Biological recording is the scientific study of the distribution of living organisms. The basis of a biological record is the ‘four Ws’:
What: the identification of the organism seen
Where: the locality where the organism was seen
When: the date that the organism was seen
Who: the person or persons making the observation
Always provide as much detail as you can. Additional information is often very useful and may include habitat, associations with other organisms, abundance and life stage. Also provide the most accurate geographical location you can. An 8 figure Ordnance Survey grid reference will provide a geographic resolution of a 10m x 10m square. This is much more useful that a four figure grid reference giving a resolution of 1km x 1km.
The person that identified or determined the organism may not be the same as the person that found and recorded it. It is important and courteous to acknowledge the determiner as this can be helpful to gauge the confidence level of a identification.
Effective nature conservation decisions depend on the availability of good quality biological records. Each record gives a dot on the map, a snapshot in time of where a particular species was. This information can be used for monitoring, track the spread or range contraction of a species, provide an early warning system if a species is in decline and help inform conservation policy or prioritise conservation efforts.
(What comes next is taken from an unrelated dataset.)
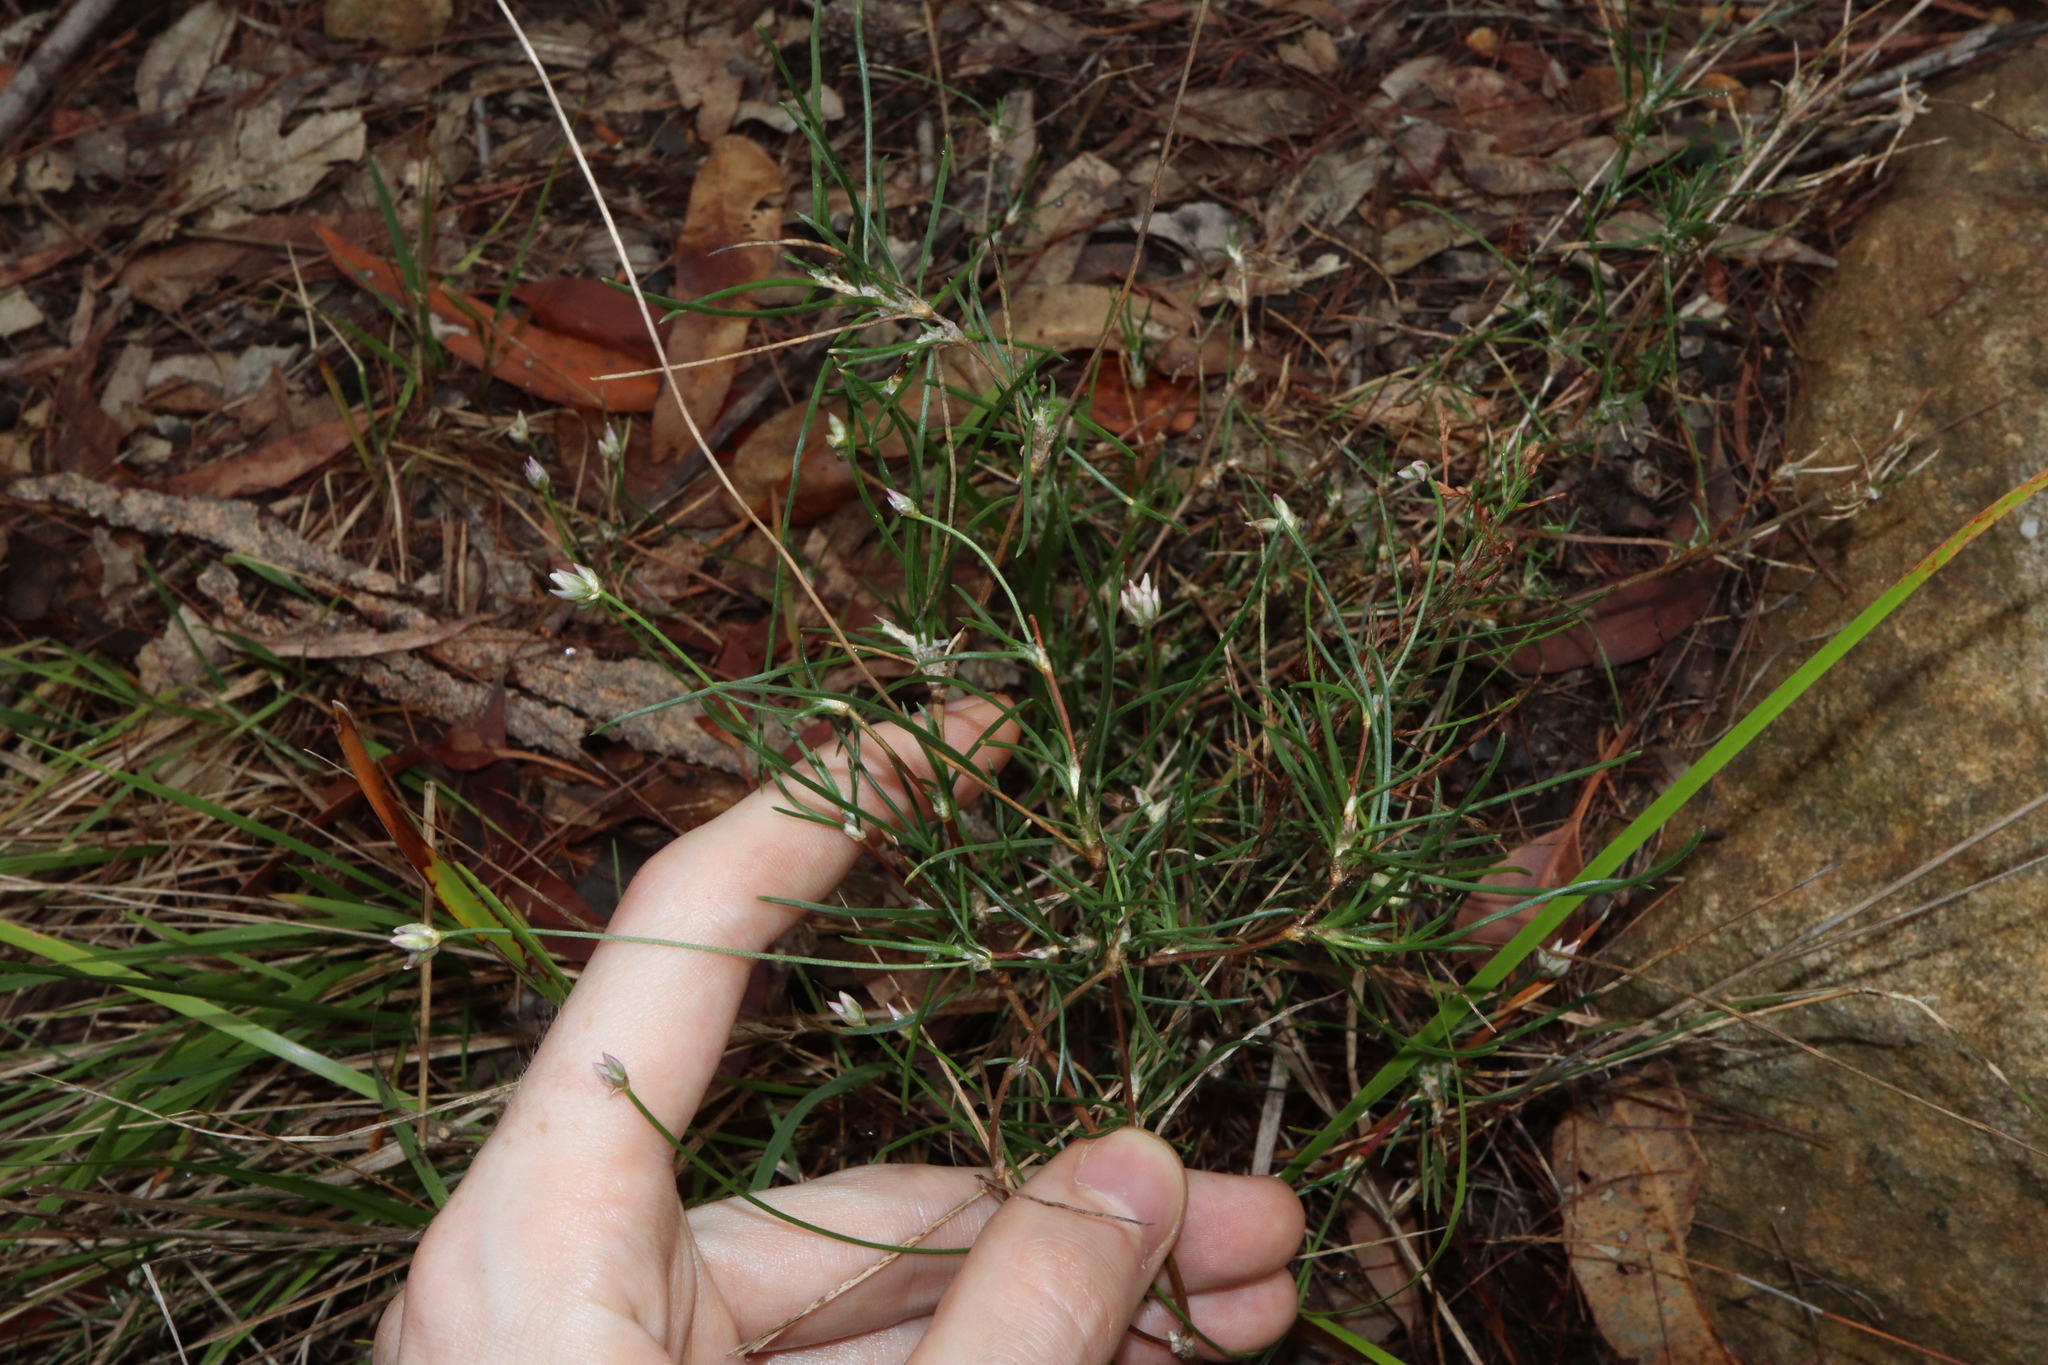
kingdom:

It might even lead to the protection of a site.
More records provide more accurate distribution maps. It is therefore, good practice to record very common organisms as well as rarities. What is common and widespread now may not be in the future.
It is important to note that the absence of a dot does not necessarily mean that the organism is not there (although it might!). It could mean that no one has looked or it was simply not found on the day. This is often a problem for rare species with very low population numbers.
At a national level biological records are managed by the Biological Records Centre based at Wallingford in Oxfordshire. There is a system of recording schemes which includes the Scarab Beetles Recording Scheme. Recording schemes are usually voluntarily managed by one or a few knowledgeable individuals with a particular specialism for a biological group.
Submitting a Scarab Record
All British scarab records are very gratefully received. Please submit your records via the online recording form on iRecord. Your record will be verified by Darren or Ceri and we will provide feedback whenever possible to enable you to fine tune your identification skills. Please include a good quality close-up photo of the top and the underside of the beetle whenever possible. For some species it is helpful to have an image of a particular character necessary for proper identification. Please refer to the relevant species page to see if this is useful.
In some instances, identification may not be possible from a photo and we do not guarantee to be able to do this and it is just one reason why it is sometimes necessary to retain a preserved voucher specimen.